Present everything in the rows below, from the line containing "Ученые говорят, что эти овощи содержат" down to and including the line containing "TESTÉ : LES PRODUITS À BASE", as a numbered list. Leave out blank lines and the pictures.
--*--
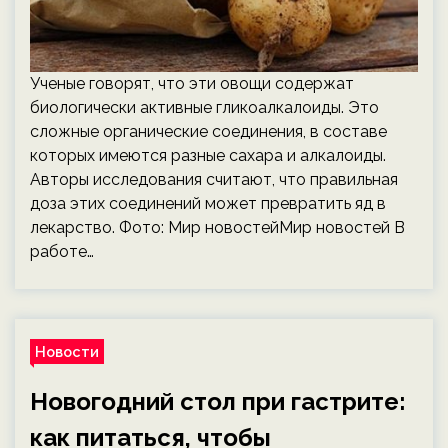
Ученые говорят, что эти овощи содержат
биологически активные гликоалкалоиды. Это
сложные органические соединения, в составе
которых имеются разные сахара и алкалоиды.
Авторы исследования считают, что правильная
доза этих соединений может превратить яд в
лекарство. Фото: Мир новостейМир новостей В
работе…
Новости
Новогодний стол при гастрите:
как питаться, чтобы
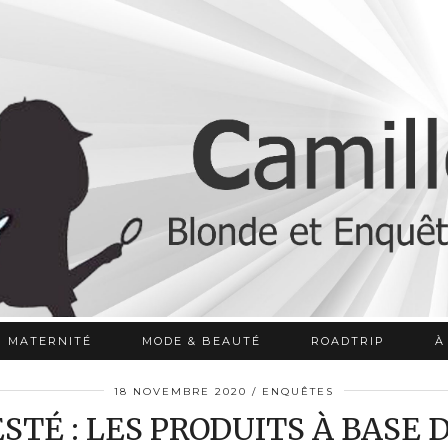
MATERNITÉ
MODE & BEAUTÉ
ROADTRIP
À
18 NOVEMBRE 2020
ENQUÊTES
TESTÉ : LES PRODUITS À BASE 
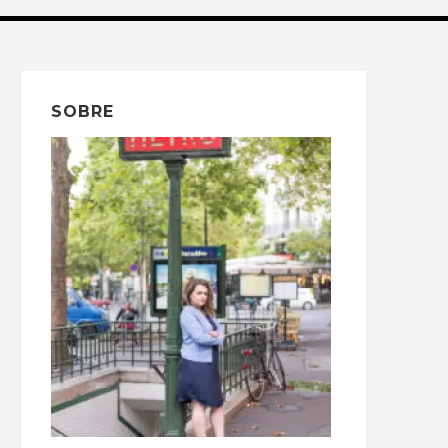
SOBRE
--*--
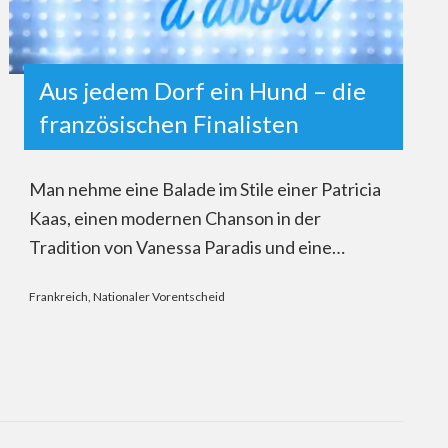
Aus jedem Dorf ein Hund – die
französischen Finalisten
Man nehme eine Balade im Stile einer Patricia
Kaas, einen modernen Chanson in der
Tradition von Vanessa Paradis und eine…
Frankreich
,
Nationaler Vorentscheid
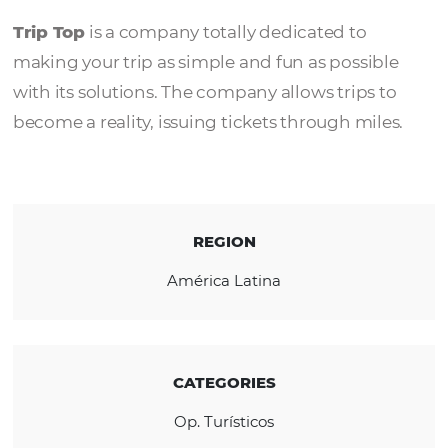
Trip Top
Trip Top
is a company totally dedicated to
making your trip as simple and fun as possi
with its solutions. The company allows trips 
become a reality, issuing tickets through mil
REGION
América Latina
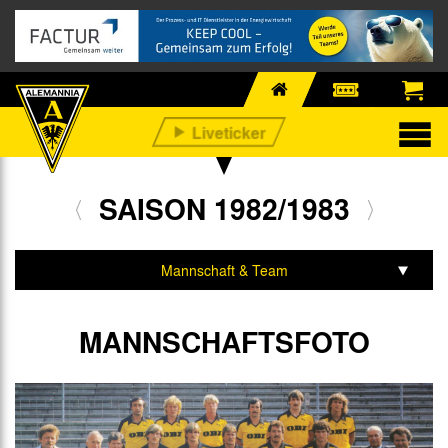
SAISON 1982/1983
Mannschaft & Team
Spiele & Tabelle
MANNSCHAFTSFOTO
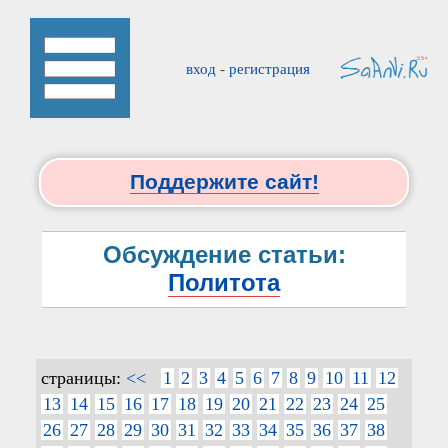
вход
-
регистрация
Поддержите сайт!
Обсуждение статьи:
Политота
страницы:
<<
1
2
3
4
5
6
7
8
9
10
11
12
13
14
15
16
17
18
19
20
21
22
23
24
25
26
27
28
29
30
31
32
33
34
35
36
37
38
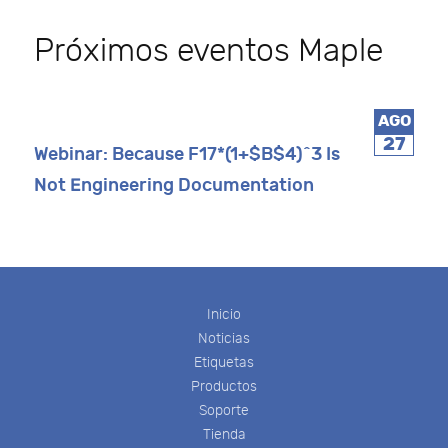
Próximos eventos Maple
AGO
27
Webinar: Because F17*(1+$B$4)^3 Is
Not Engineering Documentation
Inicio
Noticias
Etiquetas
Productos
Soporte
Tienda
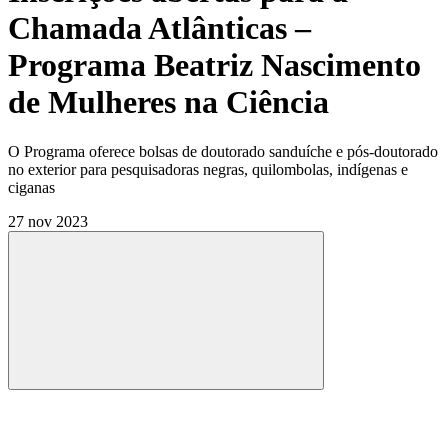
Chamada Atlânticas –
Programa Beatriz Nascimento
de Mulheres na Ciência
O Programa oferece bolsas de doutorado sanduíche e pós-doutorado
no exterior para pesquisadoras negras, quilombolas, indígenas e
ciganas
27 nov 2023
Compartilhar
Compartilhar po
--*--
- **ANSWER**:
1. Ученые говорят, что эти овощи содержат
2. биологически активные гликоалкалоиды. Это
3. сложные органические соединения, в составе
4. которых имеются разные сахара и алкалоиды.
5. Авторы исследования считают, что правильная
6. доза этих соединений может превратить яд в
7. лекарство. Фото: Мир новостейМир новостей В
8. работе…
9. Новости
10. Новогодний стол при гастрите:
11. как питаться, чтобы
12. MATERNITÉ
13. MODE & BEAUTÉ
14. ROADTRIP
15. À
16. 18 NOVEMBRE 2020
17. ENQUÊTES
18. TESTÉ : LES PRODUITS À BASE 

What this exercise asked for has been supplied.